I think a build system can be most powerful if it is based on a programming language, allowing you to write tasks/plugins without media breach. Where you can hook into the build logic itself to bend it to do your non standard things... maybe even making a more or less new build system out of it, if you need that. So instead of avoiding logic in the build file, the build file should consist of build logic. That is completely against the ideas in maven. But most people using build files are more or less good programmers and why should this potential power not be used?

For example the question should not be how good the build system does multi project builds, instead the question should be about what I have to do to et my build system to support multi project builds in the way I want to have them! The question shouldn't be if the dependency management of ivy or maven is better, instead the question should be what I have to do to use either of them. A build system should not work against your personal taste of what tools you have to use and what layout should be used. Instead a build system should give support to make the non standard things easy too. And so on.

And I think a programming language to program/configure the build is what is needed to get this working.

I am not sure if gradle can already achieve all these goals already or if it even intends to do so, but I think gradle is more near to this ideal than ant or maven.

So what technical reasons to switch or not to switch can I extract from these for a build of Groovy? In fact I failed in my explanation at a very important point. That point is why? Why want I have such a flexible system? Nad my simple answer would be maintainability. If you don't need to change your build anymore, then any build system is fine, because as long as you don't have to touch the build files any build system will do. Never change a running system... But once you have to extend your build you already reached the point where your current build doesn't do the job anymore. And again it does not matter what build system it is, the build wil be more complex in the end. So the cost factor is the thing that has to be reduced. How much can I change the build without increasing the complexity of the build too much? Often people tend to not to extend the build any further, because it is already too big and nobody actually understands it anymore. It starts with a decreasing number of people who actually know what the build does and ends with people just trying and guessing. Several refactorings may help to ease the pain, but the comlexity will grow without mercy.

I think that ant has a bad cost factor here. It does not take much for the build to be too complex. And I think for Groovy we already reached the point where just one or two actually know what the build does. At times of m1 I understood the build more or less, but from my point of view the current build is at last as complex as the m1 build now... and I fail to understand it anymore.. to many strange fork calls are in there for me. so each change will brings us to the point where noone actually understand the build anymore... and I don't think that the current build will be sufficient for whatever we do in Groovy in the future.

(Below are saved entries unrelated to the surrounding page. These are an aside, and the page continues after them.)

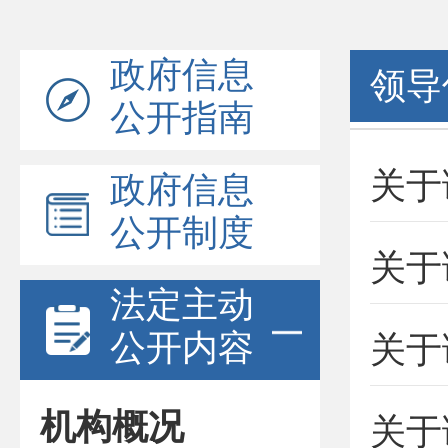
政府信息
领导
公开指南
政府信息
公开制度
法定主动
公开内容
机构概况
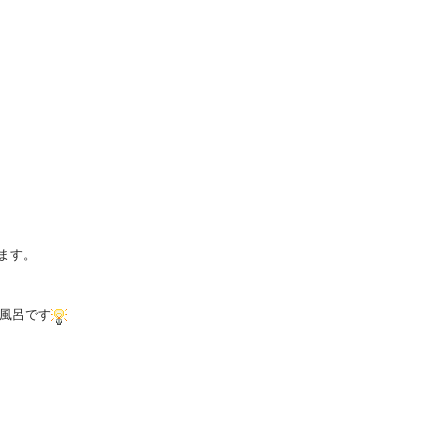
ます。
風呂です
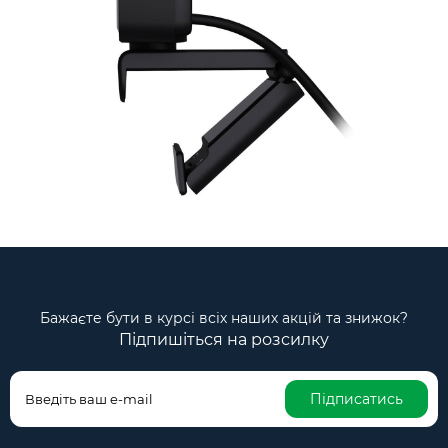
Бажаєте бути в курсі всіх наших акцій та знижок?
Підпишіться на розсилку
Підписатись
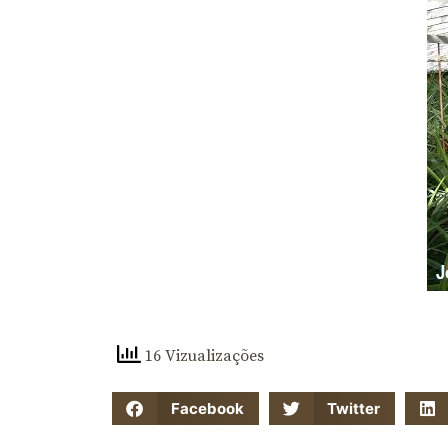
16 Vizualizações
Facebook
Twitter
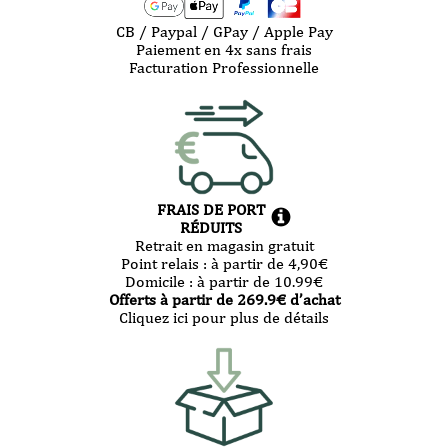
CB / Paypal / GPay / Apple Pay
Paiement en 4x sans frais
Facturation Professionnelle
FRAIS DE PORT
RÉDUITS
Retrait en magasin gratuit
Point relais :
à partir de 4,90
€
Domicile :
à partir de 10.99
€
Offerts à partir de
269.9
€ d’achat
Cliquez ici pour plus de détails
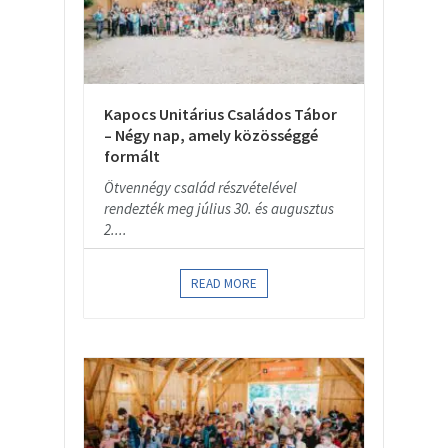
Kapocs Unitárius Családos Tábor
– Négy nap, amely közösséggé
formált
Ötvennégy család részvételével
rendezték meg július 30. és augusztus
2....
READ MORE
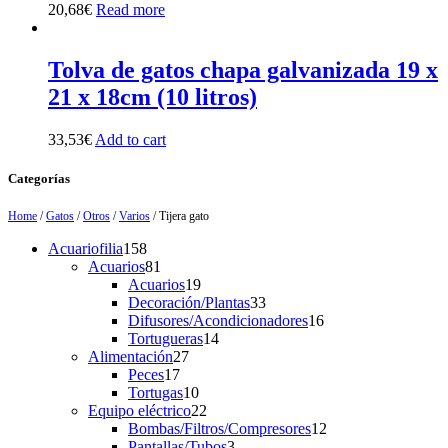
20,68
€
Read more
Tolva de gatos chapa galvanizada 19 x
21 x 18cm (10 litros)
33,53
€
Add to cart
Categorías
Home
/
Gatos
/
Otros
/
Varios
/ Tijera gato
158
Acuariofilia
158
products
81
Acuarios
81
products
19
Acuarios
19
products
33
Decoración/Plantas
33
products
16
Difusores/Acondicionadores
16
14
products
Tortugueras
14
27
products
Alimentación
27
17
products
Peces
17
products
10
Tortugas
10
products
22
Equipo eléctrico
22
products
12
Bombas/Filtros/Compresores
12
3
products
Pantallas/Tubos
3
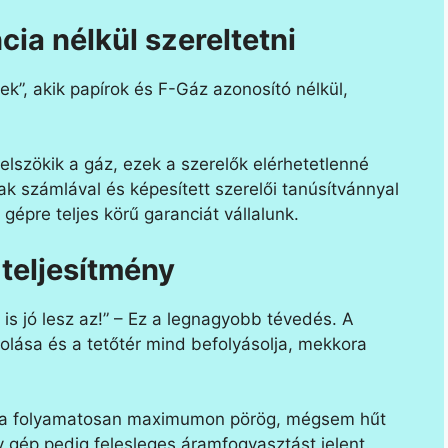
ncia nélkül szereltetni
”, akik papírok és F-Gáz azonosító nélkül,
elszökik a gáz, ezek a szerelők elérhetetlenné
ak számlával és képesített szerelői tanúsítvánnyal
épre teljes körű garanciát vállalunk.
 teljesítmény
s jó lesz az!” – Ez a legnagyobb tévedés. A
olása és a tetőtér mind befolyásolja, mekkora
íma folyamatosan maximumon pörög, mégsem hűt
y gép pedig felesleges áramfogyasztást jelent.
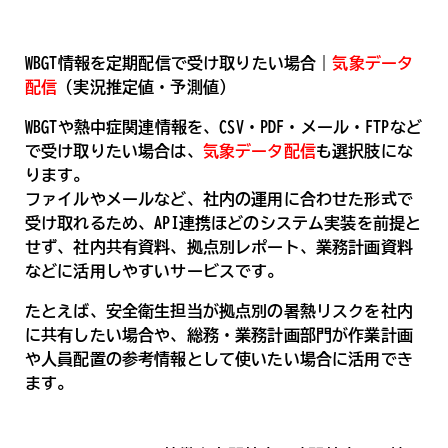
WBGT情報を定期配信で受け取りたい場合｜
気象データ
配信
（実況推定値・予測値）
WBGTや熱中症関連情報を、CSV・PDF・メール・FTPなど
で受け取りたい場合は、
気象データ配信
も選択肢にな
ります。
ファイルやメールなど、社内の運用に合わせた形式で
受け取れるため、API連携ほどのシステム実装を前提と
せず、社内共有資料、拠点別レポート、業務計画資料
などに活用しやすいサービスです。
たとえば、安全衛生担当が拠点別の暑熱リスクを社内
に共有したい場合や、総務・業務計画部門が作業計画
や人員配置の参考情報として使いたい場合に活用でき
ます。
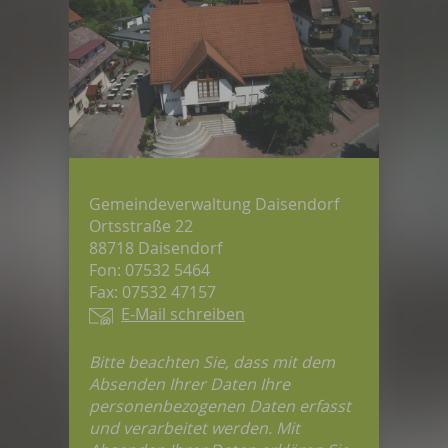
Gemeindeverwaltung Daisendorf
Ortsstraße 22
88718 Daisendorf
Fon: 07532 5464
Fax: 07532 47157
E-Mail schreiben
Bitte beachten Sie, dass mit dem
Absenden Ihrer Daten Ihre
personenbezogenen Daten erfasst
und verarbeitet werden. Mit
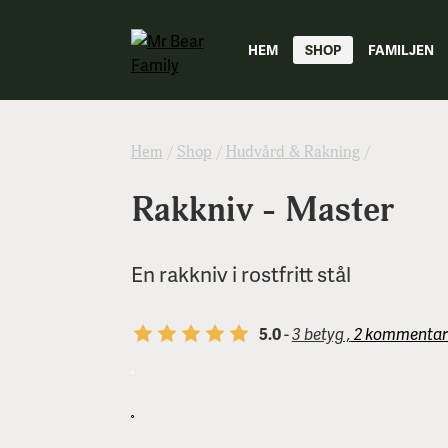
HEM
SHOP
FAMILJEN
Hem
/
Shop
/
Hudvård & Rakning
/
Rakkniv - Master
En rakkniv i rostfritt stål
5.0
-
3 betyg ,
2 kommentar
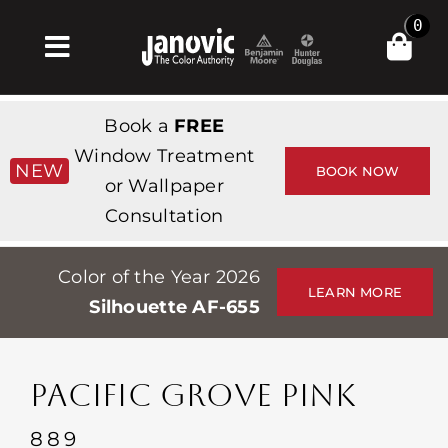
Skip
0
to
Toggle
content
Navigation
Главная
Book a
FREE
Products & Services
Window Treatment
NEW
BOOK NOW
or Wallpaper
Магазин
Consultation
Вдохновение
Color of the Year 2026
Professionals
LEARN MORE
Silhouette AF-655
Stores
О сайте
PACIFIC GROVE PINK
События
889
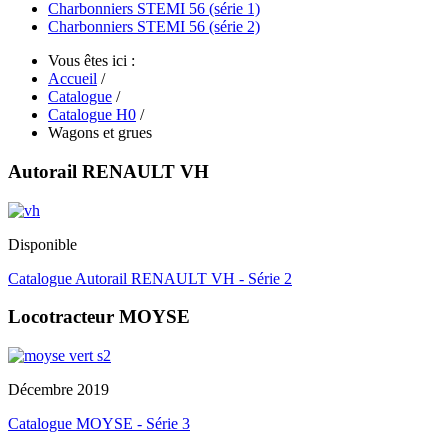
Charbonniers STEMI 56 (série 1)
Charbonniers STEMI 56 (série 2)
Vous êtes ici :
Accueil
/
Catalogue
/
Catalogue H0
/
Wagons et grues
Autorail RENAULT VH
Disponible
Catalogue Autorail RENAULT VH - Série 2
Locotracteur MOYSE
Décembre 2019
Catalogue MOYSE - Série 3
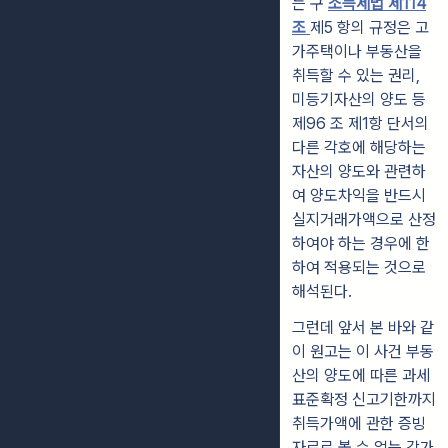
는 구
소득세법 제114
조
제5 항의 규정은 고
가주택이나 부동산을
취득할 수 있는 권리,
미등기자산의 양도 등
제96 조 제1항 단서의
다른 각호에 해당하는
자산의 양도와 관련하
여 양도차익을 반드시
실지거래가액으로 산정
하여야 하는 경우에 한
하여 적용되는 것으로
해석된다.
그런데 앞서 본 바와 같
이 원고는 이 사건 부동
산의 양도에 따른 과세
표준확정 신고기한까지
취득가액에 관한 증빙
자료로 볼 수 없는 감가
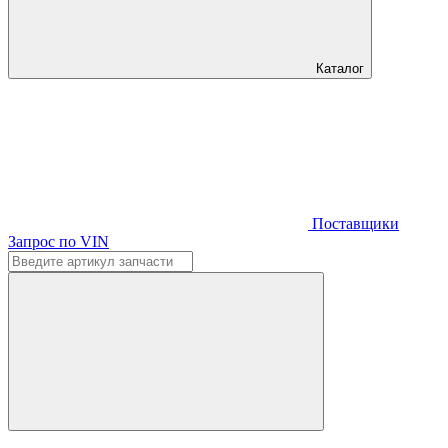
Каталог
Поставщики
Запрос по VIN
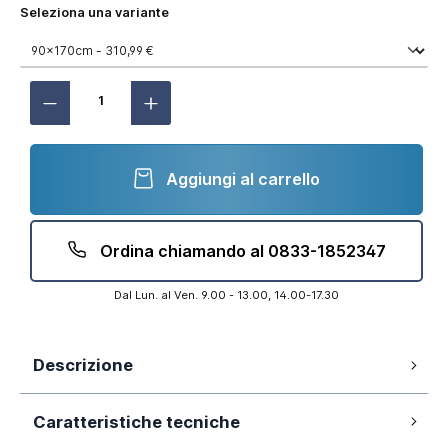
Seleziona una variante
Aggiungi al carrello
Ordina chiamando al 0833-1852347
Dal Lun. al Ven. 9.00 - 13.00, 14.00-17.30
Descrizione
Vetro temperato 6mm opaco
Caratteristiche tecniche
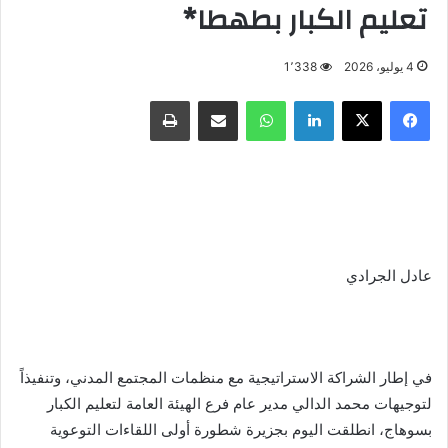
تعليم الكبار بطهطا*
4 يوليو، 2026
1٬338
فيسبوك
X
لينكدإن
واتساب
مشاركة عبر البريد
طباعة
عادل الجرادي
في إطار الشراكة الاستراتيجية مع منظمات المجتمع المدني، وتنفيذاً
لتوجيهات محمد الدالي مدير عام فرع الهيئة العامة لتعليم الكبار
بسوهاج، انطلقت اليوم بجزيرة شطورة أولى اللقاءات التوعوية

For example I would like to automate the upload of the files. I would like it to handle connection problems and other stuff. But I don't dare to write something for ant. So from my point of view we already reached the point where we do certain things not anymore, because it is too complicated.

And I doubt m2 will help me with all the non standard things I would like to do. So a switch to gradle seems to be the right thing for me.

[...]

This is one driving vision of Gradle. Offer build by convention but avoid frameworkitis. Offer little frameworks which cover the major use cases for this area. Offer toolsets (and after all a general purpose language) for all the stuff a build system will never be able to anticipate in the very complex problem space of project automation. And all this should be straight forward to use without unnecessary directions.

yes!

Only with an internal DSL you have the tool to use toolsets. And internal DSL's are a major selling point for Groovy, and this with good reason. Therefore for me it would be kind of ironic if Groovy would use Maven as its build system.